- **Request**
If a line in the entries includes "gardien", show that line.

Stored data entries
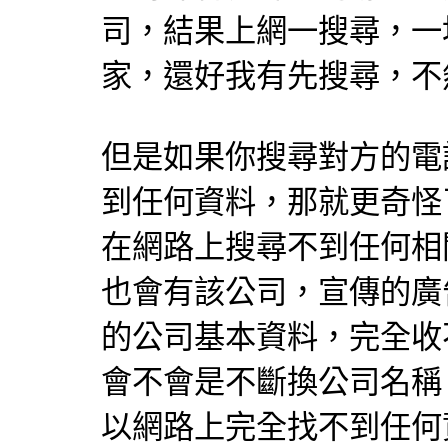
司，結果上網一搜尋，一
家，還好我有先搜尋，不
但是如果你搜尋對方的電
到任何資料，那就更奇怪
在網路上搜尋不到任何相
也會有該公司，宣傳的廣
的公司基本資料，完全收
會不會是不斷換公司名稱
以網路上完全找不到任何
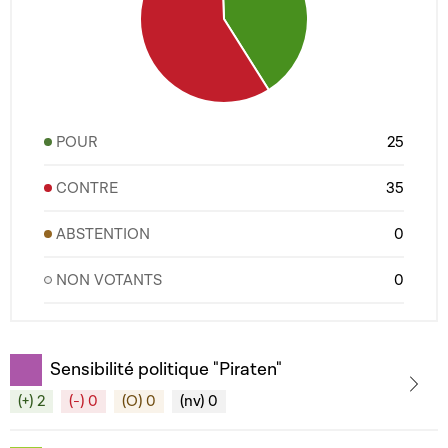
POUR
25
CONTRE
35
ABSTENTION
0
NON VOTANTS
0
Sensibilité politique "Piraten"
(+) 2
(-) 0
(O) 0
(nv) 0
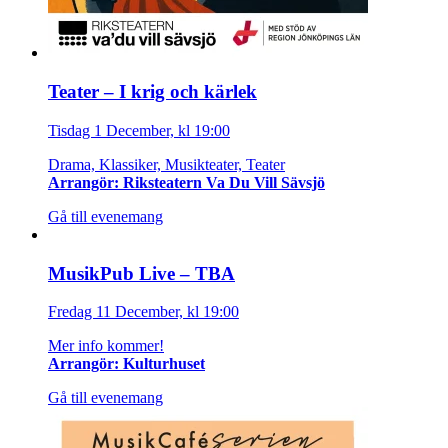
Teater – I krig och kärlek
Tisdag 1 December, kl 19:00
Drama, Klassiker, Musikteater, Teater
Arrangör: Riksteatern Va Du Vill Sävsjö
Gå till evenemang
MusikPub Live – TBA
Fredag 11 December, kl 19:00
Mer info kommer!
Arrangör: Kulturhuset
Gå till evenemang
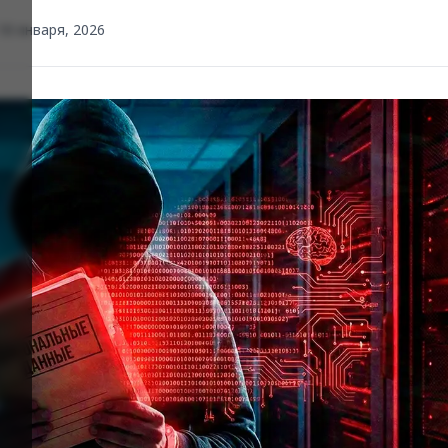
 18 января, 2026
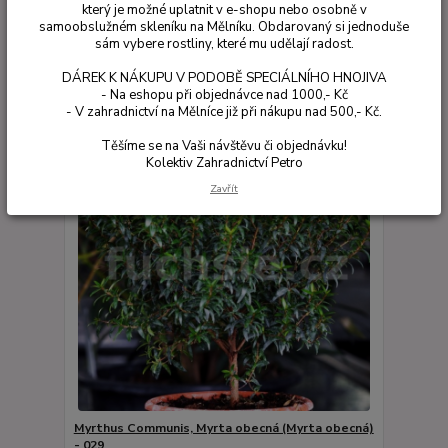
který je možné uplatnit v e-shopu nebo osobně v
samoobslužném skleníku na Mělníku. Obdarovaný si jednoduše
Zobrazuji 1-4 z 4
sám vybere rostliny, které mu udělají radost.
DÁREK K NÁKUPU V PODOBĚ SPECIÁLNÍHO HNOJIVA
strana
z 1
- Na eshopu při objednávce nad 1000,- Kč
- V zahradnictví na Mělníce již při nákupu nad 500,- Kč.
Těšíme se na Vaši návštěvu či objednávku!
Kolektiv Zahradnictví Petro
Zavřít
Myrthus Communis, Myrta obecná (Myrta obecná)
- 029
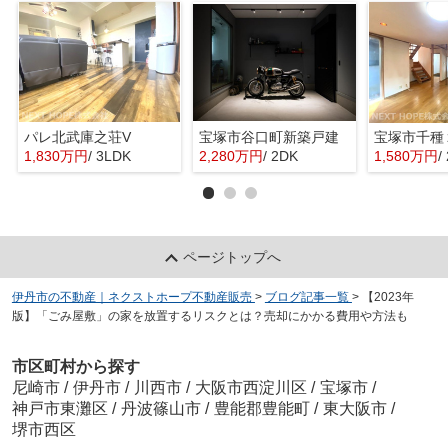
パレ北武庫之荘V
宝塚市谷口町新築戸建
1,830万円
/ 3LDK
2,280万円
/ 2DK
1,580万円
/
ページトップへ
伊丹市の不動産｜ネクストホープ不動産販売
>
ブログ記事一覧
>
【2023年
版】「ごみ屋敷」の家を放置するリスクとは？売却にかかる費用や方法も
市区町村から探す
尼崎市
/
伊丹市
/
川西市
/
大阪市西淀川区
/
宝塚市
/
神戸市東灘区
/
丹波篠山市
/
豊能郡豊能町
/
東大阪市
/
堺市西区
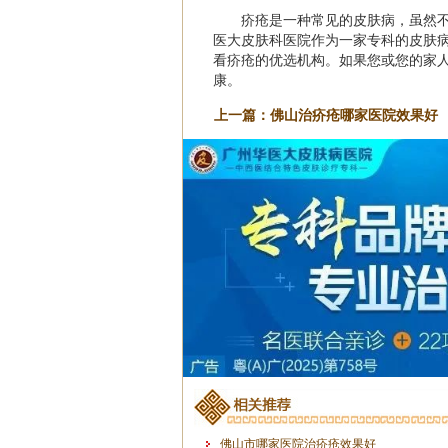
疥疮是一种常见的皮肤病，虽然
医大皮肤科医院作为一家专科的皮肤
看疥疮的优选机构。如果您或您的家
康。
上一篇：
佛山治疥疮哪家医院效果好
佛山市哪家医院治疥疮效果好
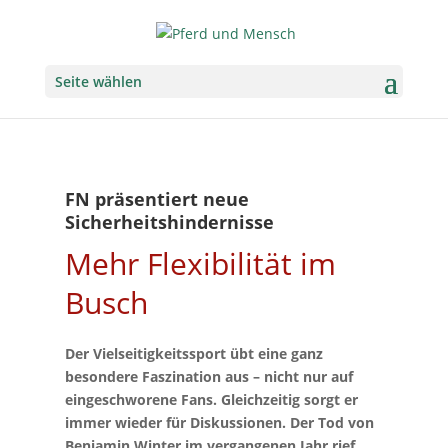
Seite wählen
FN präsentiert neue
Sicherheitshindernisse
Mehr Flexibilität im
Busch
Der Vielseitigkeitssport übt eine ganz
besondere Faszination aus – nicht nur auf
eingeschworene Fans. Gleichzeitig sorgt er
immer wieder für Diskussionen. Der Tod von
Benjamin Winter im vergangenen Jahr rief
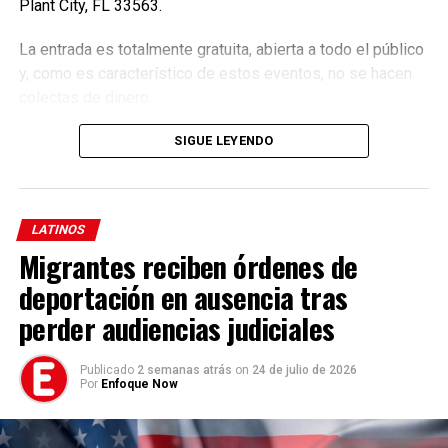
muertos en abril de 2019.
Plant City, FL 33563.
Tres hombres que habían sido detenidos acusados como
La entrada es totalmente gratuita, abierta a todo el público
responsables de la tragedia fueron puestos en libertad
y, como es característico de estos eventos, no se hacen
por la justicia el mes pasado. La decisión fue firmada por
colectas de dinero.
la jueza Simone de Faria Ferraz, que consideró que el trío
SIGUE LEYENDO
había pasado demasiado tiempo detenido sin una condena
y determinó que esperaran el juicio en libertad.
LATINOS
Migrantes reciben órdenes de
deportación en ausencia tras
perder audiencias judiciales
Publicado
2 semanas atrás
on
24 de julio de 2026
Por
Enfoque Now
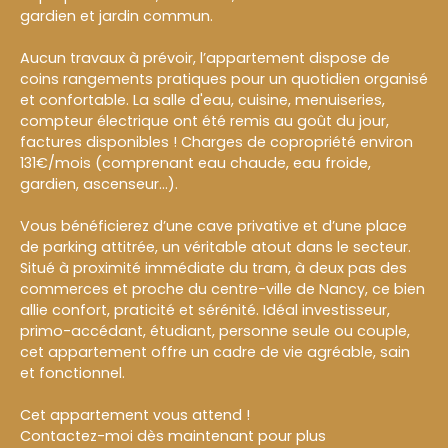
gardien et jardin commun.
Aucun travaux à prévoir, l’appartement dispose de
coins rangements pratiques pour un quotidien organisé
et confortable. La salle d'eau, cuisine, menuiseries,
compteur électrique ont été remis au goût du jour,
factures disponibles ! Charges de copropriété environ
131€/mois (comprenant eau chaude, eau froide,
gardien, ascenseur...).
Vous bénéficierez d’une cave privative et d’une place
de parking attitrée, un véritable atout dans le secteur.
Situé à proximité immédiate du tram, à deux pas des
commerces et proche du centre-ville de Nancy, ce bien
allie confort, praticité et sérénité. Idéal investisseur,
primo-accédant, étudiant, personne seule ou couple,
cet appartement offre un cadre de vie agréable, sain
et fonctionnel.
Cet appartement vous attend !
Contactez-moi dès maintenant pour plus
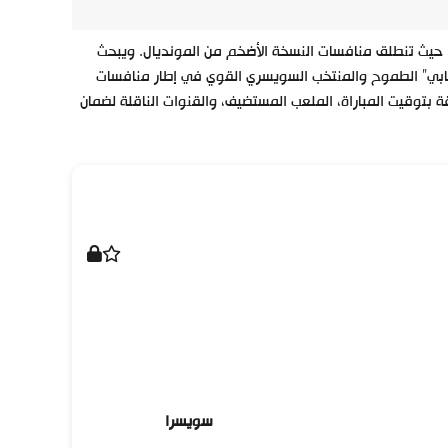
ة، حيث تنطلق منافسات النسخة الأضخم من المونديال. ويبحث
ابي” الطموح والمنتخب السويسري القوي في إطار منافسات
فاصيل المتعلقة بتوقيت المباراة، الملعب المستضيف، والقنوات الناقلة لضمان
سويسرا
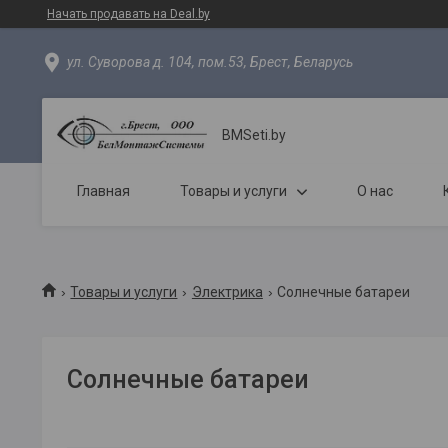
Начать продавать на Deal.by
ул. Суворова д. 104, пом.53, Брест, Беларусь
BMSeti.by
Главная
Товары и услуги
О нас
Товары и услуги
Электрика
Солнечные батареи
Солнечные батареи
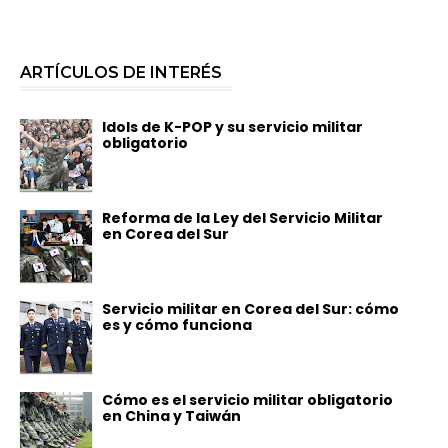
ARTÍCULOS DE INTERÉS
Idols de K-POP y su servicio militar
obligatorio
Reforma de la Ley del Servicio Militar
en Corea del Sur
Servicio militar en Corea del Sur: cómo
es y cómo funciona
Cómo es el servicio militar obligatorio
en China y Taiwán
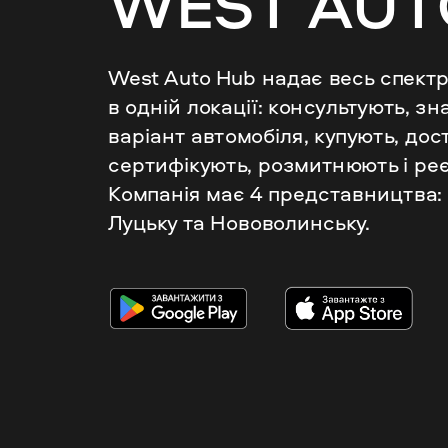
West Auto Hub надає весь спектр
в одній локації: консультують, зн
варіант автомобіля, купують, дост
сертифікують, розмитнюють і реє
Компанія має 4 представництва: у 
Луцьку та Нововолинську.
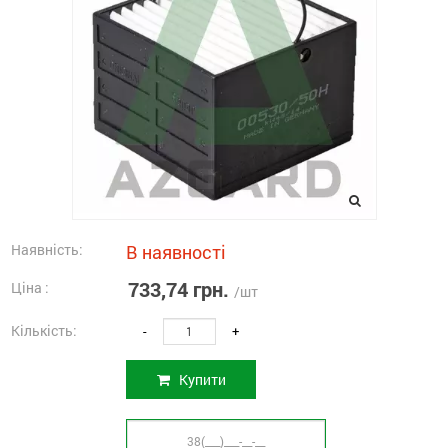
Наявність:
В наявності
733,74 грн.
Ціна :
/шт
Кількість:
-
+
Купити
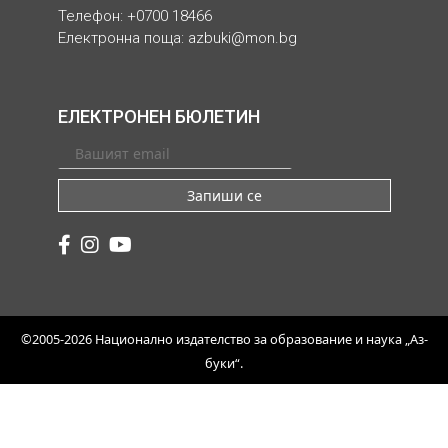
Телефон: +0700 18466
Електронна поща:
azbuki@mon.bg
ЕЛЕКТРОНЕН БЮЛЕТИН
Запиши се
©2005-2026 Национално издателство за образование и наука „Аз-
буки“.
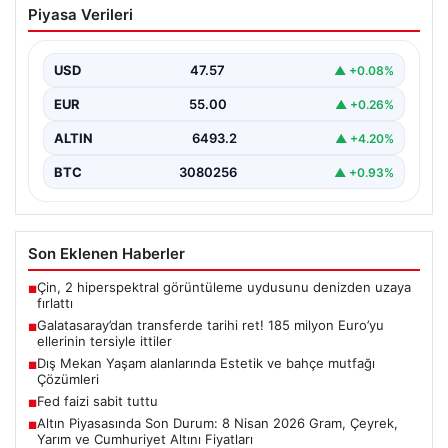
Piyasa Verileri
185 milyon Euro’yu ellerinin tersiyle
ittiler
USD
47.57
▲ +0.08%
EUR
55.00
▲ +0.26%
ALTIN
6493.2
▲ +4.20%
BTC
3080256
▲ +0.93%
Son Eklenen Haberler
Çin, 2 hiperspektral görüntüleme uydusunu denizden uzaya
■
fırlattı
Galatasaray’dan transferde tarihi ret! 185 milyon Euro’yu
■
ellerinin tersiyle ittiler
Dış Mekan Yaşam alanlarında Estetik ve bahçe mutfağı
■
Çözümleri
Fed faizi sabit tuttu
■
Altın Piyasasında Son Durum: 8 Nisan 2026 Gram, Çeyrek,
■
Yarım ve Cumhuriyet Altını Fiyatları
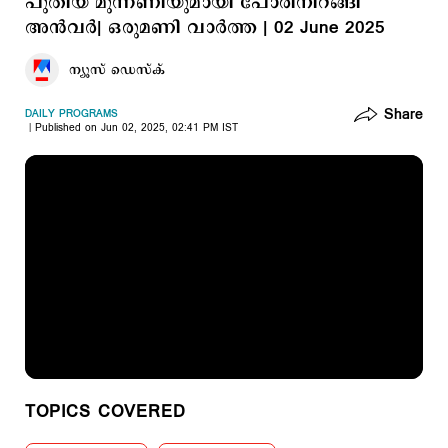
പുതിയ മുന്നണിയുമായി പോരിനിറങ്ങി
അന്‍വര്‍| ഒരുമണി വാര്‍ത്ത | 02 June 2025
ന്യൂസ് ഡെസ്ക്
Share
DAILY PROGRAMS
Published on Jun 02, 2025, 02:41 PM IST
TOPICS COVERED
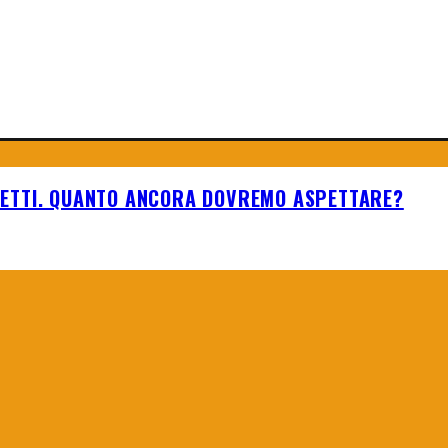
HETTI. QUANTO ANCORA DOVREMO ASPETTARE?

- **Worked solution**
gardien et jardin commun.
gardien, ascenseur...).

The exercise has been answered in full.